- ASSIGNMENT: Search the records for the string "scroll" and copy every line where it turns up.

- Collection entries:
● ● ● ● ●
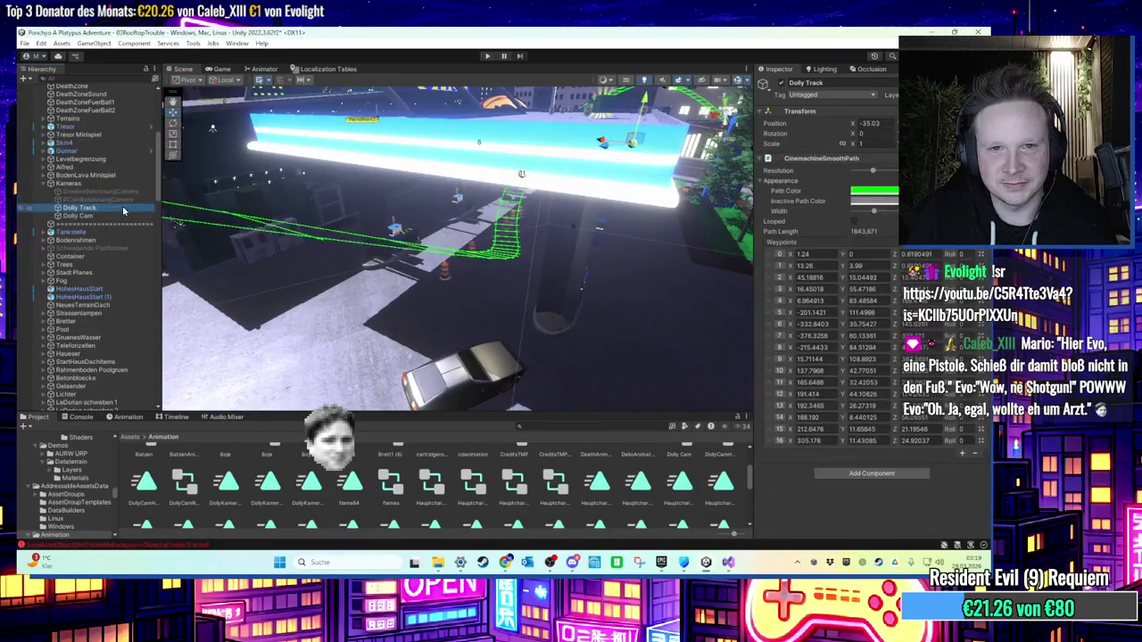
{"action": "key", "text": "f"}
Step: Fly out to the Shall gas-station street and shift waypoint 11 sideways
{"action": "left_click_drag", "start_coordinate": [533, 221], "coordinate": [508, 228]}
{"action": "left_click_drag", "start_coordinate": [436, 158], "coordinate": [321, 204]}
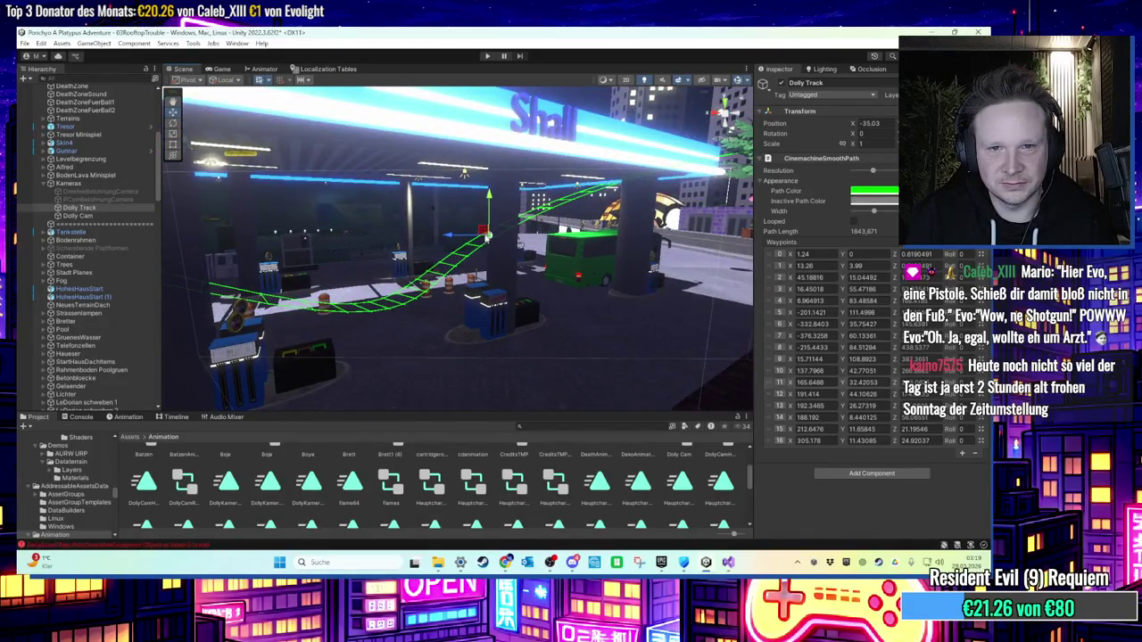
{"action": "left_click_drag", "start_coordinate": [478, 261], "coordinate": [390, 304]}
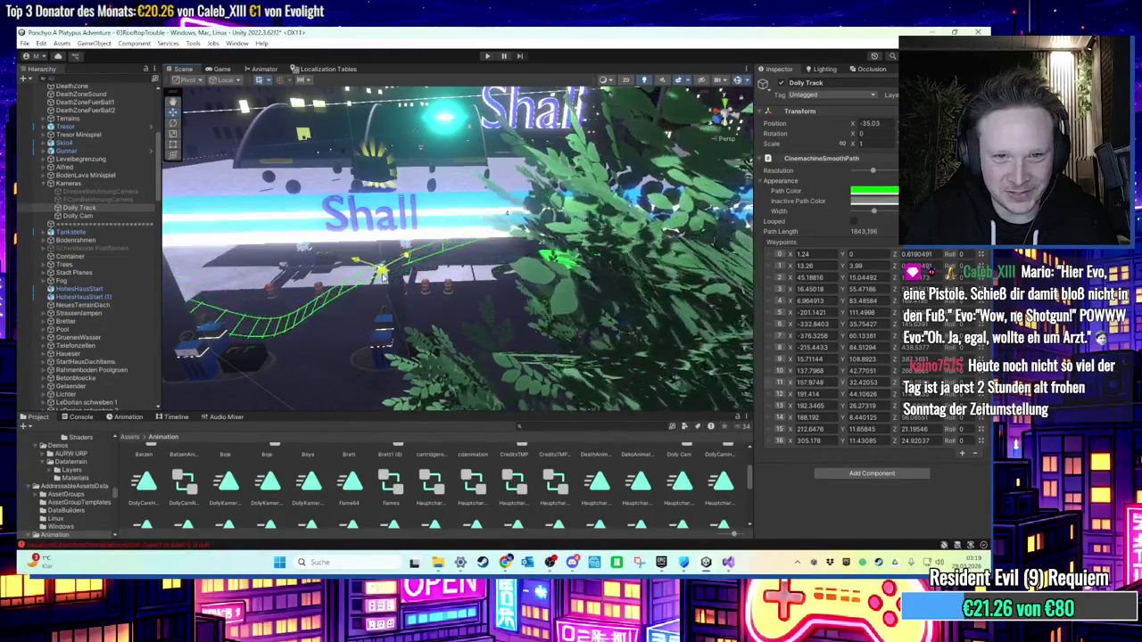
{"action": "left_click_drag", "start_coordinate": [367, 286], "coordinate": [560, 259]}
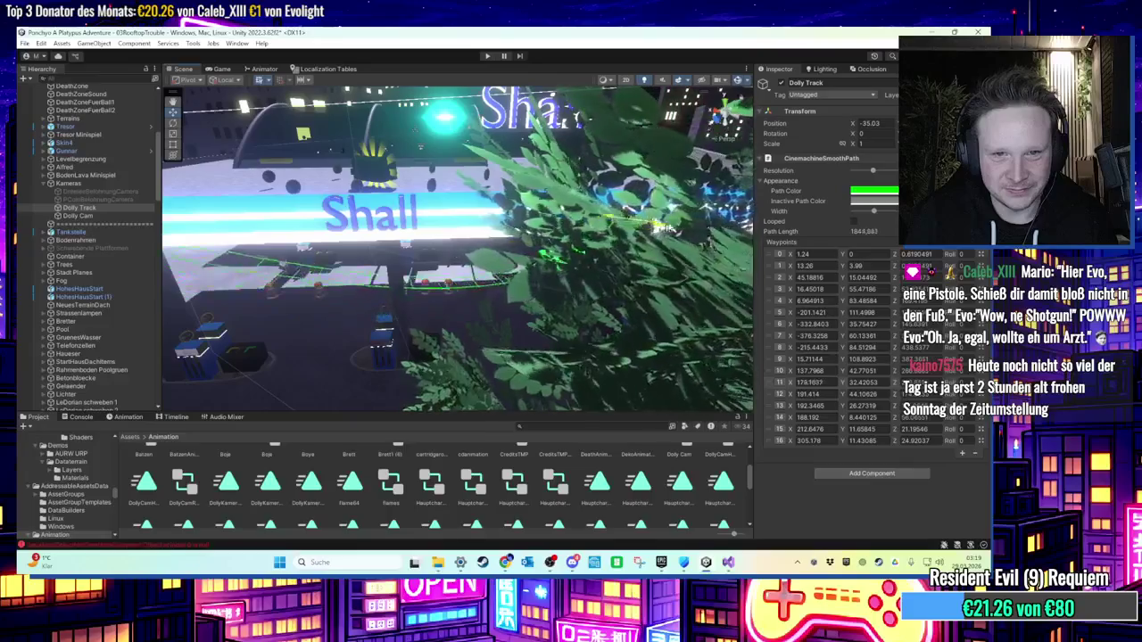
Step: Fly over to view the Shall canopy, the green bus and the adjusted dolly path
{"action": "left_click_drag", "start_coordinate": [650, 221], "coordinate": [614, 230]}
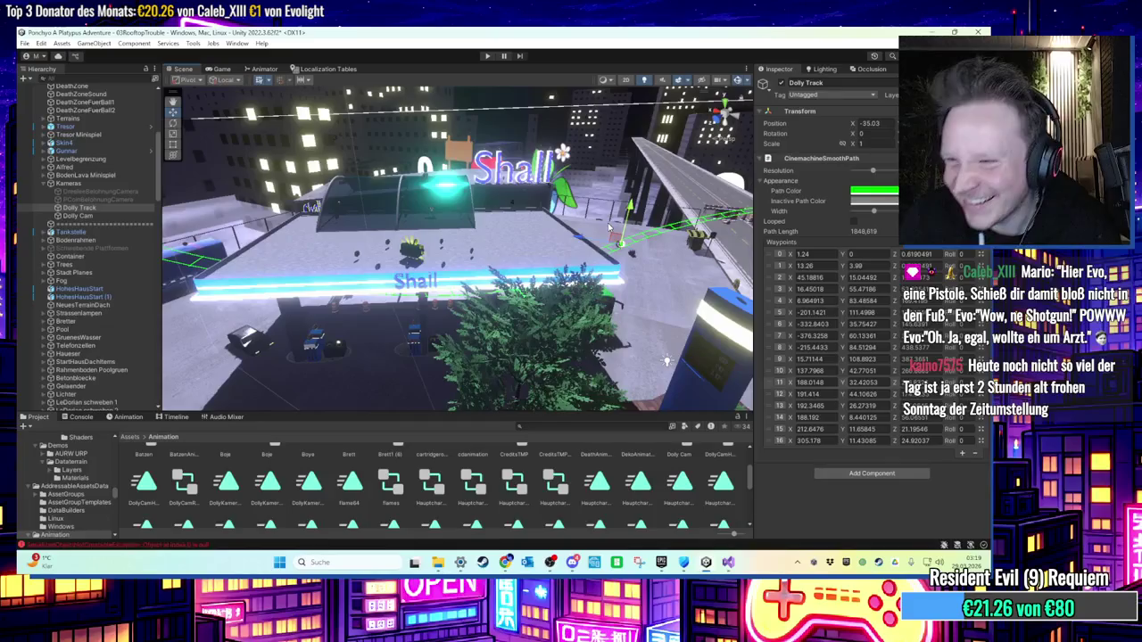
{"action": "left_click_drag", "start_coordinate": [610, 228], "coordinate": [614, 207]}
{"action": "left_click_drag", "start_coordinate": [430, 248], "coordinate": [297, 259]}
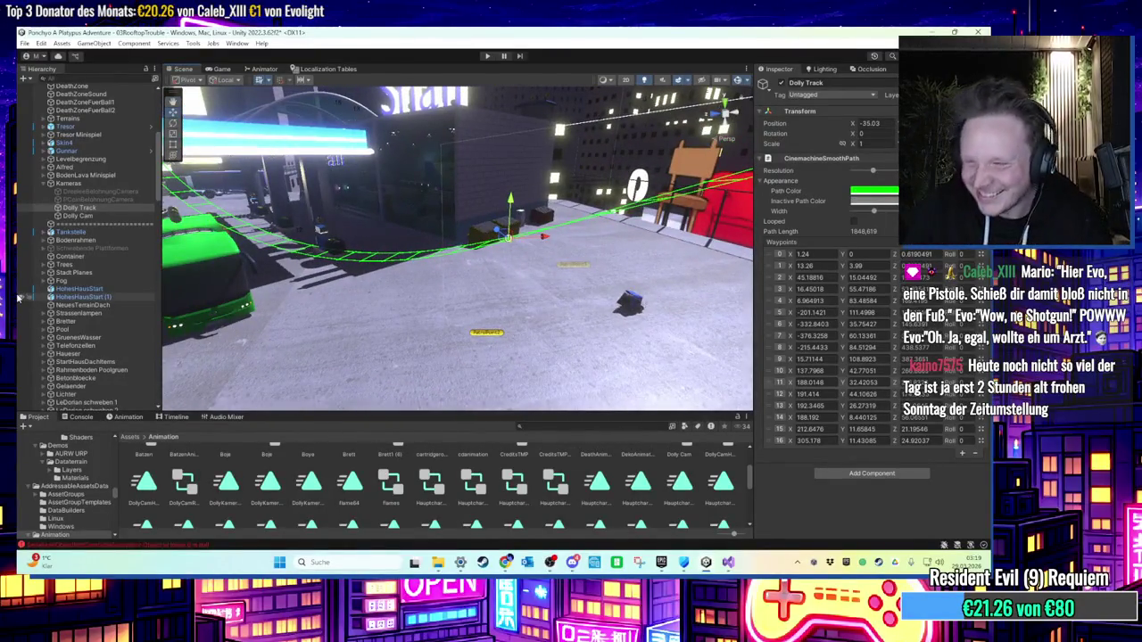
{"action": "mouse_move", "coordinate": [357, 241]}
{"action": "left_mouse_down"}
{"action": "mouse_move", "coordinate": [395, 230]}
{"action": "mouse_move", "coordinate": [375, 215]}
{"action": "mouse_move", "coordinate": [385, 214]}
{"action": "mouse_move", "coordinate": [522, 340]}
{"action": "mouse_move", "coordinate": [498, 349]}
{"action": "mouse_move", "coordinate": [469, 241]}
{"action": "mouse_move", "coordinate": [599, 284]}
{"action": "mouse_move", "coordinate": [432, 261]}
{"action": "mouse_move", "coordinate": [437, 272]}
{"action": "mouse_move", "coordinate": [601, 277]}
{"action": "mouse_move", "coordinate": [598, 263]}
{"action": "mouse_move", "coordinate": [502, 341]}
{"action": "mouse_move", "coordinate": [448, 303]}
{"action": "mouse_move", "coordinate": [402, 321]}
{"action": "left_mouse_up"}
Step: Check the LevelManager's Kamera Pfad Kamera Level field, then start a new play-test
{"action": "scroll", "coordinate": [102, 246], "scroll_direction": "up", "scroll_amount": 5}
{"action": "scroll", "coordinate": [101, 237], "scroll_direction": "up", "scroll_amount": 4}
● ● ● ● ●
- TASK ANSWER:
{"action": "scroll", "coordinate": [102, 246], "scroll_direction": "up", "scroll_amount": 5}
{"action": "scroll", "coordinate": [101, 237], "scroll_direction": "up", "scroll_amount": 4}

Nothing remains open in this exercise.